In this case, the cover portion 250 is provided in the skin 200 in a way that the one end portion of the cover portion 250 and the both side portions of the cover 250 are connected to the skin 200. Thus, the cover portion 250 covers the end portion zipper 210 from the front side direction of the suction surface 106 of the blade 100 toward the rear side direction of the suction surface 106 of the blade 100. The cover portion 250 is provided in the way described above, so that the end portion zipper slide 214 of the end portion zipper 210 is not exposed to the outer surface of the blade 100, therefore the generation of the lifting force of the blade 100 can be facilitated. In addition, the region where the above described zipper-coupling is not accomplished is also covered by the cover portion 250, therefore, the seam portion of the region where the zipper-coupling is not accomplished is not exposed towards outside.

Furthermore, the cover portion 250 and the skin 200 can cover the end portion zipper 210 more certainly since the regions except the other end portion of the cover portion 250, in other words, the one end portion and the both side portions, are connected to one another.

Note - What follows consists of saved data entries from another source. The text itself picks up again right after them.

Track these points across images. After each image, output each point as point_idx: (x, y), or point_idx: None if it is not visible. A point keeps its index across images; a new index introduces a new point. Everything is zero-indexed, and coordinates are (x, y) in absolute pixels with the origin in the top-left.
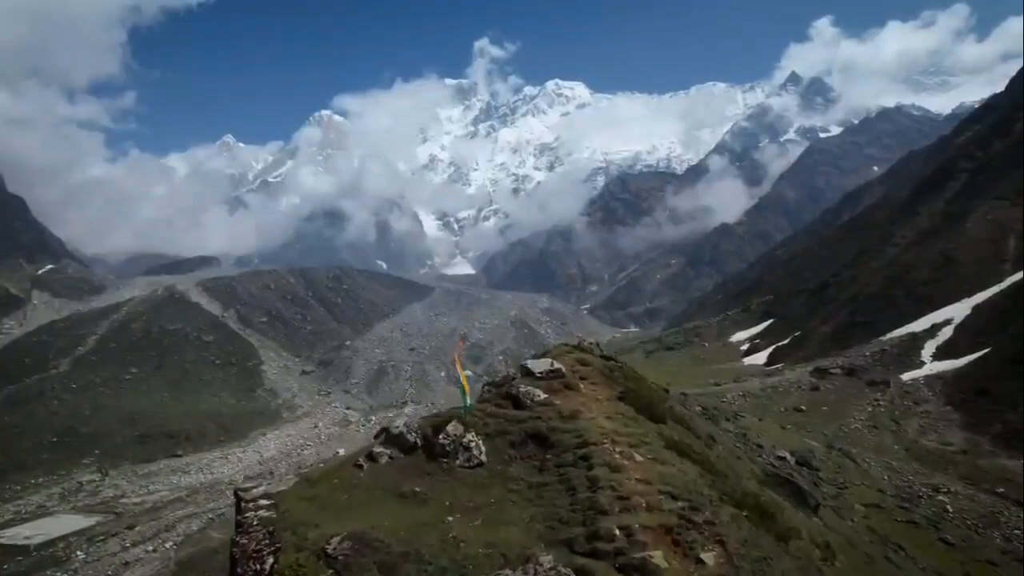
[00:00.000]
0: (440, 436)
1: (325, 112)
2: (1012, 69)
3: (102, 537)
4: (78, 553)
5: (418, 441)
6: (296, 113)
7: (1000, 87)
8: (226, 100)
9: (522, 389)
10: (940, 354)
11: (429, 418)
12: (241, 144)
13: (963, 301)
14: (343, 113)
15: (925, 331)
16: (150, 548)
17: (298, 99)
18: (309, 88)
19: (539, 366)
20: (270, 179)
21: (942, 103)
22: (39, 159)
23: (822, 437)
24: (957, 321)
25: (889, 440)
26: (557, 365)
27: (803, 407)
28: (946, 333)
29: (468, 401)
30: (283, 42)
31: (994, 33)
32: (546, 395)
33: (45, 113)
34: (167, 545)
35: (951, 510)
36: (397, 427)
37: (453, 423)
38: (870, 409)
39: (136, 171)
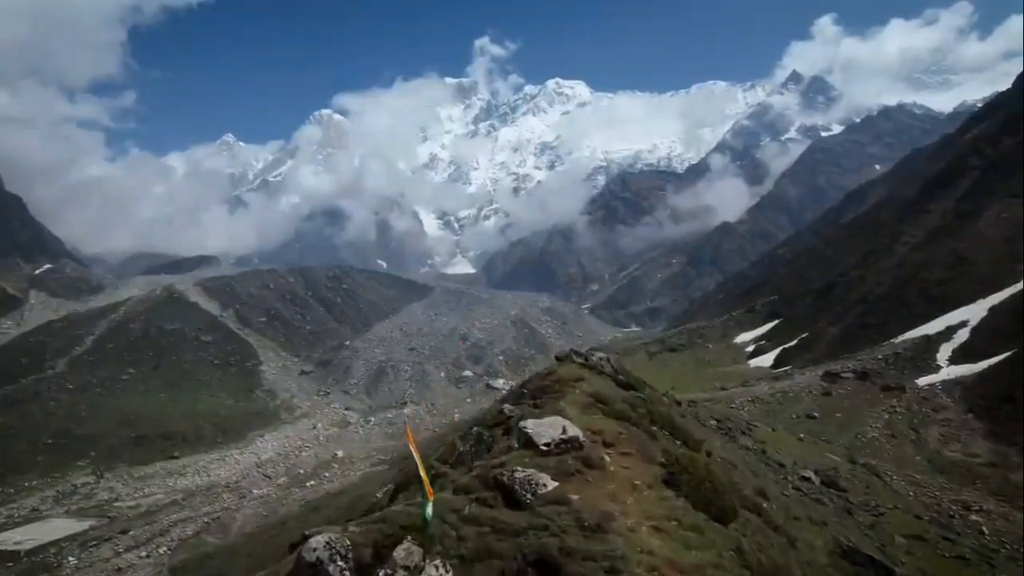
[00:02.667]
0: (383, 570)
1: (325, 111)
2: (1014, 67)
3: (95, 542)
4: (70, 558)
5: None
6: (296, 112)
7: (1002, 85)
8: (226, 99)
9: (519, 475)
10: (957, 357)
11: (370, 527)
12: (241, 143)
13: (978, 302)
14: (343, 112)
15: (939, 333)
16: (143, 553)
17: (298, 98)
18: (309, 87)
19: (544, 433)
20: (270, 178)
21: (944, 101)
22: (38, 158)
23: (841, 449)
24: (973, 323)
25: (910, 451)
26: (572, 431)
27: (816, 414)
28: (962, 335)
29: (429, 511)
30: (283, 42)
31: (996, 31)
32: (556, 483)
33: (44, 112)
34: (160, 550)
35: (987, 532)
36: (315, 550)
37: (405, 545)
38: (887, 416)
39: (135, 170)
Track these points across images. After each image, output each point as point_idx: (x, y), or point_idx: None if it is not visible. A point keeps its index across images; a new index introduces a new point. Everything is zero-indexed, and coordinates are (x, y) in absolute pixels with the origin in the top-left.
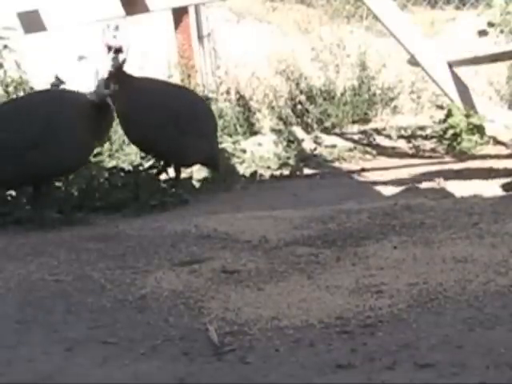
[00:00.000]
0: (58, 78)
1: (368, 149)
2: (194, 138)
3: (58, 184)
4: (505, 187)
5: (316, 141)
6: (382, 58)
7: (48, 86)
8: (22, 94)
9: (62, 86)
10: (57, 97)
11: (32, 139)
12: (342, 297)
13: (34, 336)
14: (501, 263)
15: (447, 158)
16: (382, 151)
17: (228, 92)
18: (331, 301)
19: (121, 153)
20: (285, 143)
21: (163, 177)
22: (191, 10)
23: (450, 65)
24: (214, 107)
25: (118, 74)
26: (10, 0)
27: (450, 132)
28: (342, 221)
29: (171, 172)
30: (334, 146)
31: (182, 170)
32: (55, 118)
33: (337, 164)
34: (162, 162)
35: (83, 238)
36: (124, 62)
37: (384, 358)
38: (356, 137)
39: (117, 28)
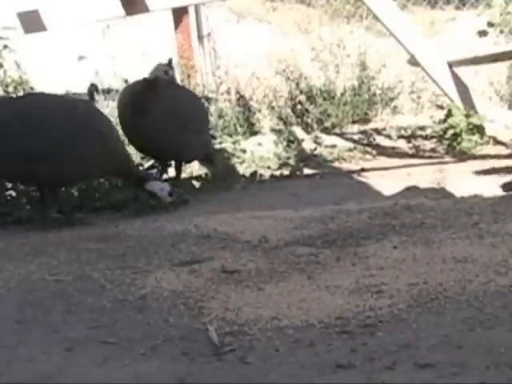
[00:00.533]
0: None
1: (368, 149)
2: (194, 136)
3: None
4: (505, 187)
5: (316, 141)
6: (382, 58)
7: (48, 87)
8: (21, 94)
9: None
10: (73, 107)
11: (42, 150)
12: (342, 297)
13: (34, 336)
14: (501, 263)
15: (447, 158)
16: (382, 151)
17: (228, 92)
18: (331, 301)
19: None
20: (285, 143)
21: (163, 177)
22: (191, 10)
23: (450, 65)
24: (213, 107)
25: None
26: (10, 0)
27: (450, 132)
28: (342, 221)
29: (171, 172)
30: (334, 146)
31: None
32: (69, 129)
33: (337, 164)
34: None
35: (83, 238)
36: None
37: (384, 358)
38: (356, 137)
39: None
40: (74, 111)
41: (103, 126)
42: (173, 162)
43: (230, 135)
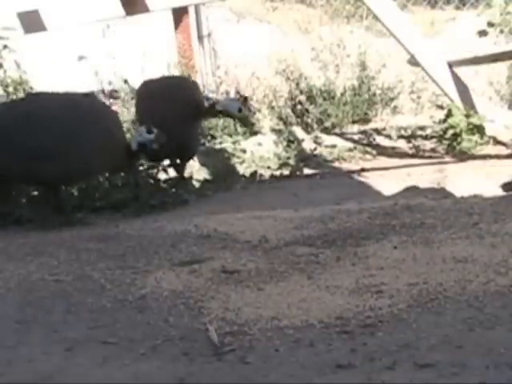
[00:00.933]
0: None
1: (368, 149)
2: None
3: None
4: (505, 187)
5: (316, 141)
6: (382, 58)
7: (48, 87)
8: (21, 94)
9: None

To be explained more specifically, when the wind is blowing towards the leading edge 103 of the blade 100 and passing through the surface of the suction surface 106, the space formed between the cover portion 250 and the skin 200 is getting smaller due to the force of the wind so that the cover portion 250 and the skin 200 are more closely contacted, and due to this, the cover portion 250 can cover the end portion zipper 210 more certainly. Thus, the rear side of the suction surface 106 of the blade 100 can be maintained to be relatively smooth, and due to this, the generation of the lifting force of the blade 100 can be facilitated.

As described above, although the present invention has been described with reference to the preferred exemplary embodiments, various changes and alterations of the present invention can be made by those skilled in the art without departing from the spirit and the scope of the present invention written in the claims described herein below.

Claims

1. A blade for a wind power generator comprising:

a main spar;

a front rib and a rear rib respectively located in the front side and the rear side of the main spar; and

a skin, installed on the main spar, the front rib and the rear rib, constituting the outer skin of the blade, wherein

the skin is coupled by a zipper formed in the skin, wherein

the zipper comprises an end portion zipper connecting the both end portions of the skin, wherein

the end portion zipper is covered by a cover portion provided in the skin, and wherein

the cover portion covers the end portion zipper from the front side of the suction surface of the blade towards the rear side of the suction surface of the blade.

2. The blade for a wind power generator according to claim 1, wherein the end portion zipper comprises:

a first end portion zipper teeth and a second end portion zipper teeth respectively formed at the both end portions of the skin; and

an end portion zipper slide, slidably installed at least in any one of the end portion zipper teeth among the first end portion zipper teeth and the second end portion zipper teeth, coupling the first end portion zipper teeth and the second end portion zipper teeth to each other, wherein

the end portion zipper is located in the rear side of the suction surface of the blade.

3. The blade for a wind power generator according to claim 1, wherein

a plurality of the skins installed on the main spar and the front rib and the rear rib form the outer skin of the blade, wherein

the zipper comprises a side portion zipper coupling the adjacent skins among the plurality of the skins, wherein

the side portion zipper comprises:

a first side portion zipper teeth and a second side portion zipper teeth respectively formed in the both side portions of the plurality of the skins; and

a side portion zipper slide, slidably installed at least in any one of the side portion zipper teeth among the first side portion zipper teeth and the second side portion zipper teeth, coupling the first side portion zipper teeth and the second side portion zipper teeth of the adjacent skins among the plurality of the skins to each other, and wherein

the side portion zipper is located on the airfoil of the blade formed by the main spar, the first rib and the rear rib.